Aber es blieben Millionen zurück, die den Amerikanern vertraut, die sich nicht dem Vietcong angeschlossen, die nicht für die Kommunisten spioniert und geworben hatten. Es blieben die Bürgermeister, die Abgeordneten, die Soldaten zurück, die für die Regierung in Saigon gearbeitet hatten, die den Kommunisten verhaßten Angehörigen der vietnamesischen Ober- und Mittelschicht, die Katholiken.

Über ihr entsetzliches Schicksal habe ich vor gut einem Jahr hier einiges geschrieben, weil ich fürchte, daß es denjenigen kaum noch bekannt ist, die diese Zeit nicht miterlebt haben. Hunderttausende wurden ermordet. Millionen wagten die Flucht in Booten; ungefähr 500.000 verloren dabei ihr Leben.



Ja, aber Hillary Clinton will doch gar nicht eine Machtübernahme von Extremisten im Irak, so wie damals die USA sehenden Auges Vietnam den Kommunisten überließen? Sagt sie denn nicht ausdrücklich, daß jetzt die irakische Regierung selbst ihrer Verantwortung gerecht werden müsse?

Ja, das sagt sie. So, als ob nicht längst diese Regierung die Verantwortung für immer mehr Provinzen übernommen hätte, als ob nicht die irakische Armee immer mehr die Last des Kampfs mittragen würde. Er ist ja in vollem Gang, der Prozeß, den man damals die "Vietnamisierung des Kriegs" nannte und der hätte gelingen können, wenn nicht ein von den Demokraten dominierter Kongreß im Dezember 1974 die Militärhilfe für Südvietnam einfach gestrichen hätte.

Sie scheint zu glauben, die Kandidatin Clinton, daß man diesen mühsamen Prozeß, in der von Saddam zerstörten Gesellschaft demokratische Strukturen zu bauen und eine neue Armee zu schaffen, zu einem wundersamen sofortigen Erfolg führen könnte, indem man einfach die US-Truppen abzieht, die Geschäftsleute und Aufbauhelfer gleich mit dazu.

Nein, das glaubt sie natürlich nicht, die Kandidatin Clinton.
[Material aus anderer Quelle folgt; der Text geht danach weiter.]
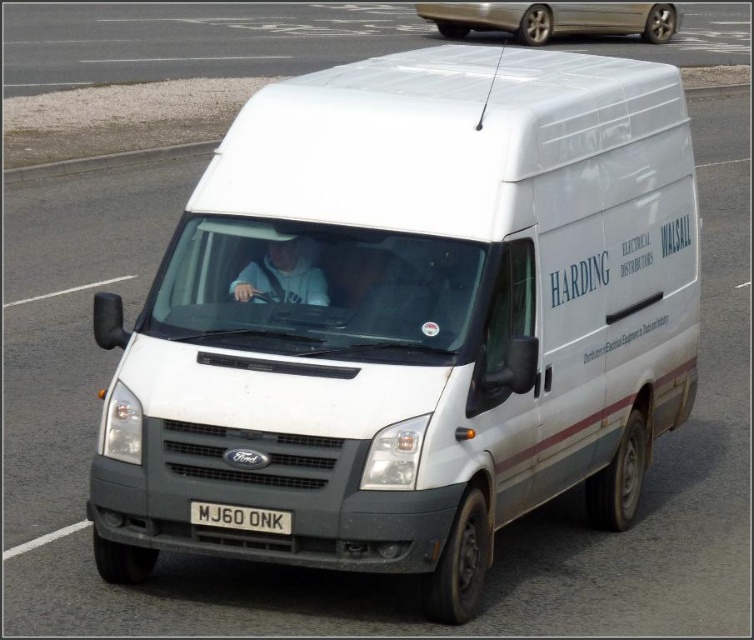
Can you confirm if metallic silver sedan at upper center is taller than white plastic license plate at center?

Yes.

Is point (596, 29) less distant than point (201, 522)?

No, (596, 29) is further to viewer.

Image resolution: width=754 pixels, height=640 pixels. I want to click on metallic silver sedan at upper center, so click(552, 19).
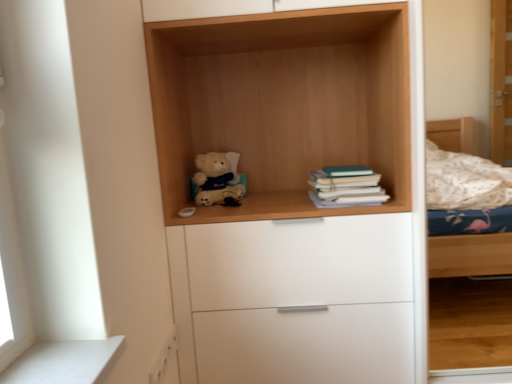
Question: Is the position of teal matte book at center right more distant than that of light wood/texture teddy bear at center?

Choices:
 (A) yes
 (B) no

Answer: (A)

Question: Can you confirm if teal matte book at center right is wider than light wood/texture teddy bear at center?

Choices:
 (A) no
 (B) yes

Answer: (A)

Question: Is teal matte book at center right taller than light wood/texture teddy bear at center?

Choices:
 (A) yes
 (B) no

Answer: (B)

Question: Can you confirm if teal matte book at center right is positioned to the left of light wood/texture teddy bear at center?

Choices:
 (A) no
 (B) yes

Answer: (A)

Question: Would you say teal matte book at center right is outside light wood/texture teddy bear at center?

Choices:
 (A) no
 (B) yes

Answer: (A)

Question: From the image's perspective, would you say teal matte book at center right is shown under light wood/texture teddy bear at center?

Choices:
 (A) no
 (B) yes

Answer: (B)

Question: From the image's perspective, is white matte chest of drawers at center on teal matte book at center right?

Choices:
 (A) yes
 (B) no

Answer: (B)

Question: Does white matte chest of drawers at center have a greater width compared to teal matte book at center right?

Choices:
 (A) no
 (B) yes

Answer: (B)

Question: Is white matte chest of drawers at center positioned far away from teal matte book at center right?

Choices:
 (A) yes
 (B) no

Answer: (B)

Question: Is white matte chest of drawers at center located outside teal matte book at center right?

Choices:
 (A) yes
 (B) no

Answer: (A)

Question: Is teal matte book at center right inside white matte chest of drawers at center?

Choices:
 (A) yes
 (B) no

Answer: (B)

Question: Is white matte chest of drawers at center facing away from teal matte book at center right?

Choices:
 (A) no
 (B) yes

Answer: (A)

Question: Is light wood/texture teddy bear at center surrounded by white matte chest of drawers at center?

Choices:
 (A) yes
 (B) no

Answer: (B)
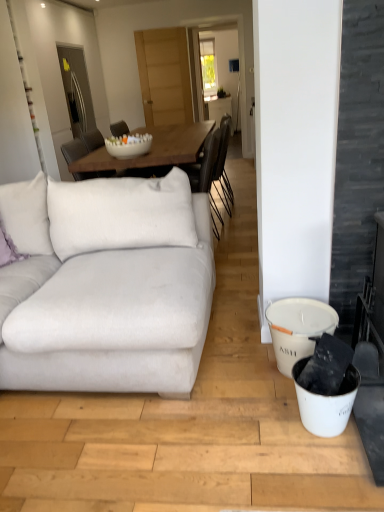
Question: Considering the relative positions of purple velvet pillow at left and white glossy bowl at center in the image provided, is purple velvet pillow at left to the left or to the right of white glossy bowl at center?

Choices:
 (A) right
 (B) left

Answer: (B)

Question: Considering the positions of purple velvet pillow at left and white glossy bowl at center in the image, is purple velvet pillow at left taller or shorter than white glossy bowl at center?

Choices:
 (A) tall
 (B) short

Answer: (A)

Question: Based on their relative distances, which object is nearer to the purple velvet pillow at left?

Choices:
 (A) white fabric couch at left
 (B) white glossy bowl at center
 (C) white matte bucket at lower right

Answer: (A)

Question: Which is farther from the white matte bucket at lower right?

Choices:
 (A) purple velvet pillow at left
 (B) white fabric couch at left
 (C) white glossy bowl at center

Answer: (C)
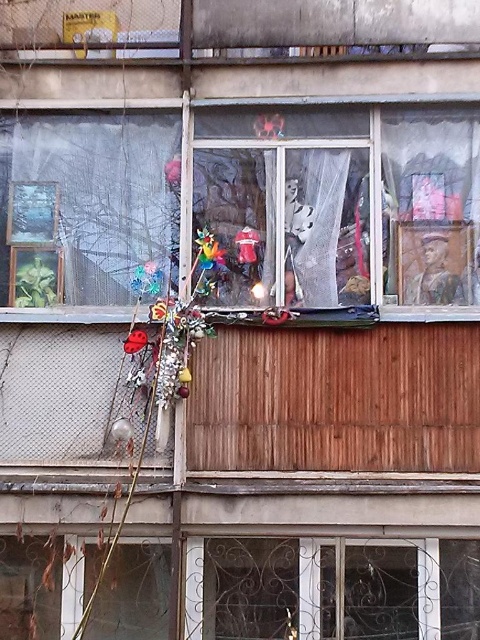
Between point (336, 131) and point (238, 248), which one is positioned behind?

Point (238, 248)

Who is positioned more to the left, transparent plastic window at center or shiny red toy at center?

From the viewer's perspective, transparent plastic window at center appears more on the left side.

The image size is (480, 640). I want to click on transparent plastic window at center, so tap(264, 204).

The image size is (480, 640). Identify the location of transparent plastic window at center. (264, 204).

Is transparent plastic window at upper left positioned at the back of shiny red toy at center?

No, transparent plastic window at upper left is in front of shiny red toy at center.

Which is in front, point (8, 236) or point (244, 250)?

Point (244, 250) is more forward.

This screenshot has width=480, height=640. What are the coordinates of `transparent plastic window at upper left` in the screenshot? It's located at (86, 205).

Between transparent plastic window at center and transparent plastic window at upper left, which one has more height?

transparent plastic window at center

The height and width of the screenshot is (640, 480). What do you see at coordinates (264, 204) in the screenshot?
I see `transparent plastic window at center` at bounding box center [264, 204].

The image size is (480, 640). I want to click on transparent plastic window at center, so click(264, 204).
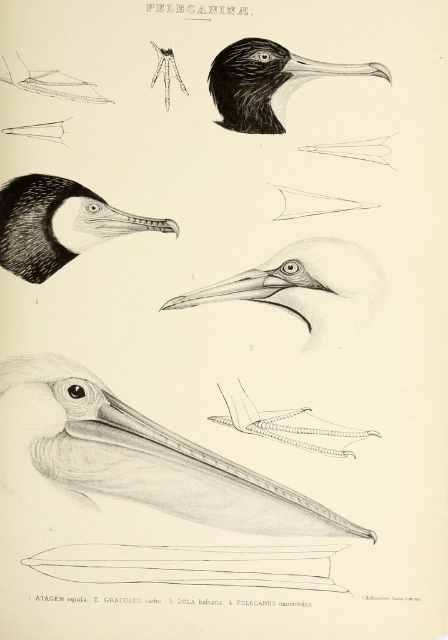
Based on the illustration labeled Graculius carbo, which object is taller when comparing the white matte beak at center and the black glossy pelican head at upper center?

The white matte beak at center is taller than the black glossy pelican head at upper center according to the illustration labeled Graculius carbo.

Based on the scene description, where is the black matte bird head at upper left located in the image?

The black matte bird head at upper left is located at the coordinates point (54, 224).

You are an ornithologist examining the illustration. You notice the black matte bird head at upper left and the matte gray beak at center. Which object is closer to the viewer?

The black matte bird head at upper left is closer to the viewer as it is positioned in front of the matte gray beak at center.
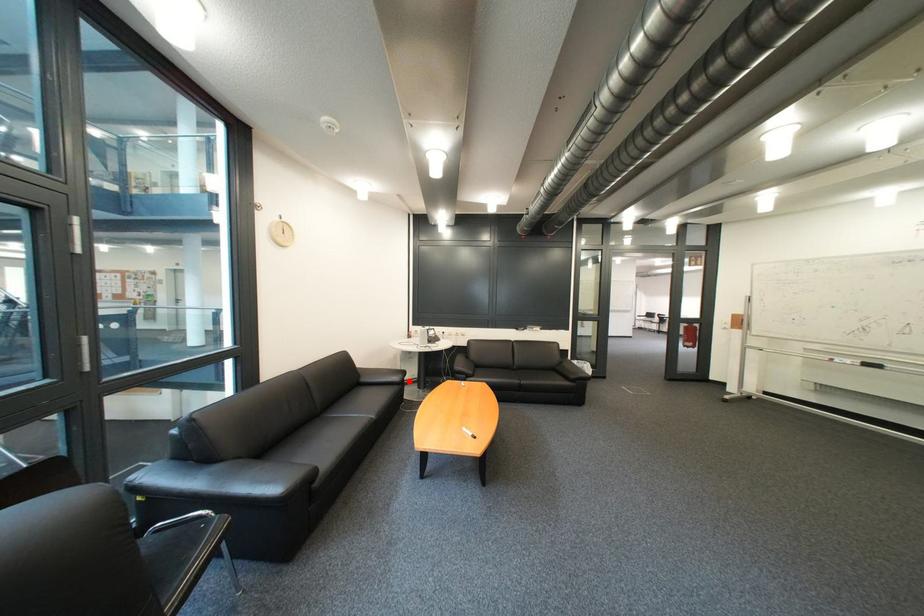
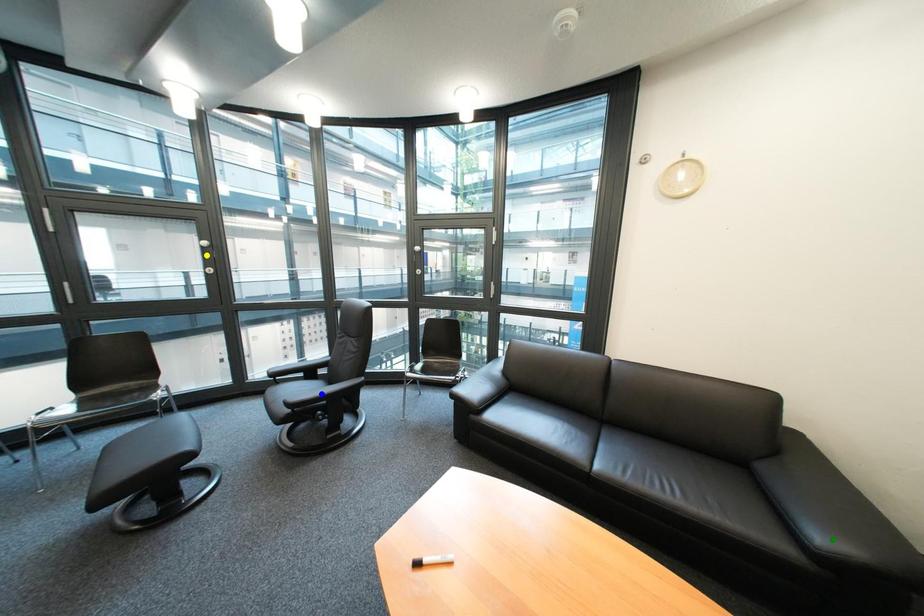
Question: I am providing you with two images of the same scene from different viewpoints. A red point is marked on the first image. You are given multiple points on the second image. Can you choose the point in image 2 that corresponds to the point in image 1?

Choices:
 (A) green point
 (B) yellow point
 (C) blue point

Answer: (A)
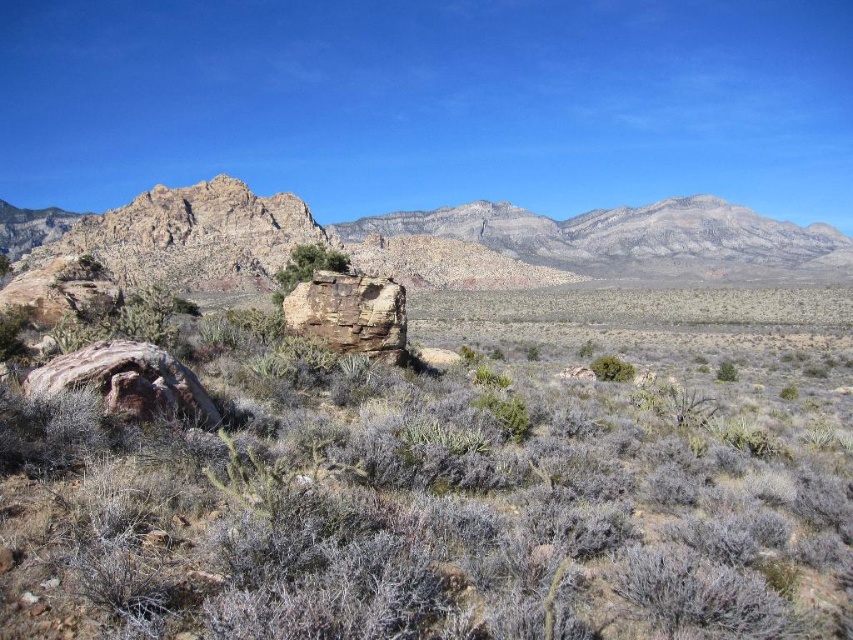
Question: Does rusty rock at center appear under rugged rock formation at upper center?

Choices:
 (A) yes
 (B) no

Answer: (A)

Question: Can you confirm if rusty rock at center is smaller than green leafy bush at center?

Choices:
 (A) no
 (B) yes

Answer: (A)

Question: Which of the following is the closest to the observer?

Choices:
 (A) rusty rock at center
 (B) green leafy shrub at center

Answer: (A)

Question: Does rusty rock at center lie in front of green leafy shrub at center?

Choices:
 (A) yes
 (B) no

Answer: (A)

Question: Which object is the farthest from the green leafy bush at center?

Choices:
 (A) green leafy shrub at center
 (B) rusty rock formation at center
 (C) rugged rock formation at upper center

Answer: (C)

Question: Among these points, which one is nearest to the camera?

Choices:
 (A) (381, 563)
 (B) (315, 248)

Answer: (A)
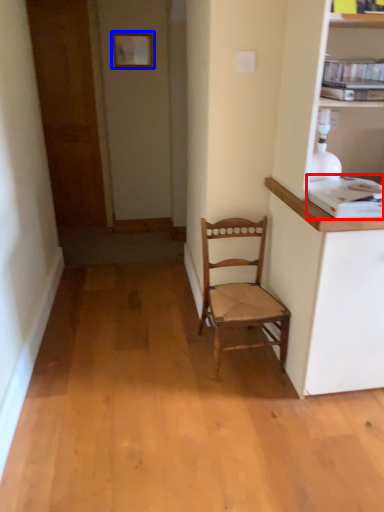
Question: Which point is closer to the camera, appliance (highlighted by a red box) or picture frame (highlighted by a blue box)?

Choices:
 (A) appliance
 (B) picture frame

Answer: (A)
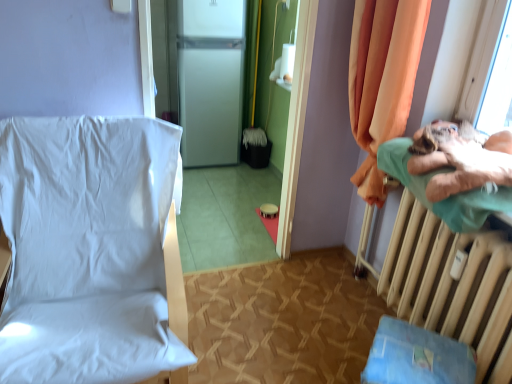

Natürlich weiß sie, daß, sobald die US-Truppen mit einem verfrühten Abzug beginnen, der Bürgerkrieg ausbrechen wird, der diesen Abzug dann genauso beschleunigen wird, wie das seinerzeit in Vietnam geschah, als der US-Kongreß mit seiner Entscheidung dem Vietcong signalisierte, daß die USA Vietnam aufgaben.

Natürlich weiß sie, daß dann vom demokratischen Irak so wenig übrigbleiben wird wie damals von der Republik Südvietnam. Selbstverständlich ist ihr klar, daß dann die große Abrechnung mit allen beginnen wird, die sich für den demokratischen Irak eingesetzt haben.

Denn sonst würde sie ja nicht Pläne zur Rettung der Fahrer und Dolmetscher der US-Truppen ankündigen. Sie weiß also genau, was nach dem von ihr geplanten Abzug diejenigen erwartet, die für den demokratischen Irak eintreten und die nicht zu diesen Privilegierten gehören.

Sie hat es gesagt. Jeder politisch Interessierte konnte es hören. Niemand in den USA, der für diese Kandidatin stimmt, kann sich, wenn nach ihrem Sieg das Massaker an den Demokraten im Irak beginnt, ihre Verhaftung und Folterung, damit herausreden, es nicht gewußt zu haben.